Almost every US review has found fault with the plot (the word “plodding” crops up a lot). I wonder if that’s because these critics are so familiar with the story of Tammy and her crooked husband, Jim (Andrew Garfield), who together hosted a TV show which, at one time, had over 20m viewers. If all you know about the “Ken and Barbie of televangelism” is that they were engulfed in financial scandal, then a mid-film revelation about Jim offers the perfect curveball. Also surprising: Tammy’s insistence on using the show to publicise “penile pumps”.

Tammy and Jim were the “Ken and Barbie of televangelism” (© 2021 20th Century Studio)

Garfield (far more stretched, here, than he was in Tick, Tick... Boom!) milks every situation for discomforting laughs. Jim’s self-pity knows no bounds; he’s moved to tears by the fact that fleecing his and Tammy’s followers is both high risk and time-consuming. And he’s the king of pass-agg. In a wickedly funny scene, he comes to the hospital, where Tammy has just given birth to their second child, and registers the intimacy between Tammy and handsome music producer, Gary (Mark Wystrach). As Gary offers his congratulations, Jim smiles and croons, “We’re blessed, blessed.” His eyes, though, say: Gary, my friend, I’d like to nail you to a cross.

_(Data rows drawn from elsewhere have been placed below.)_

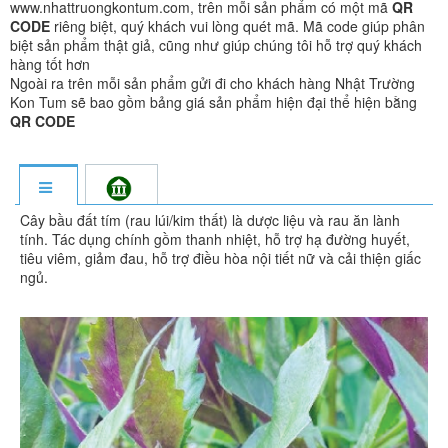
www.nhattruongkontum.com, trên mỗi sản phẩm có một mã
QR
CODE
riêng biệt, quý khách vui lòng quét mã. Mã code giúp phân
biệt sản phẩm thật giả, cũng như giúp chúng tôi hỗ trợ quý khách
hàng tốt hơn
Ngoài ra trên mỗi sản phẩm gửi đi cho khách hàng Nhật Trường
Kon Tum sẽ bao gồm bảng giá sản phẩm hiện đại thể hiện bằng
QR CODE
Cây bầu đất tím (rau lúi/kim thất) là dược liệu và rau ăn lành
tính. Tác dụng chính gồm thanh nhiệt, hỗ trợ hạ đường huyết,
tiêu viêm, giảm đau, hỗ trợ điều hòa nội tiết nữ và cải thiện giấc
ngủ.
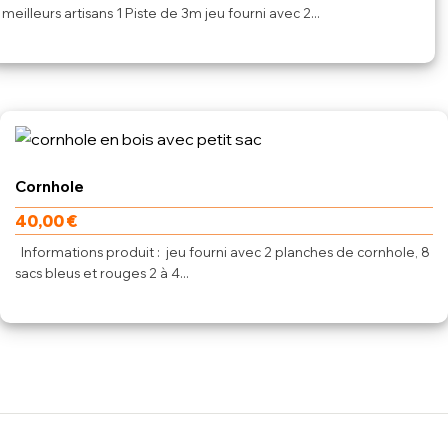
meilleurs artisans 1 Piste de 3m jeu fourni avec 2...
Cornhole
40,00
€
Informations produit : jeu fourni avec 2 planches de cornhole, 8
sacs bleus et rouges 2 à 4...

Later, Jim wails that Tammy is “a bottomless pit” with a “whiny, grating, Betty Boop voice”. Like House of Gucci and Being The Ricardos, this movie charts the rise and fall of a partnership that merged the personal and professional. Couples who yearn to nurture each other’s dreams and spend every waking moment together are advised to give it a wide berth. Everyone else? Buckle up, it’s quite the ride.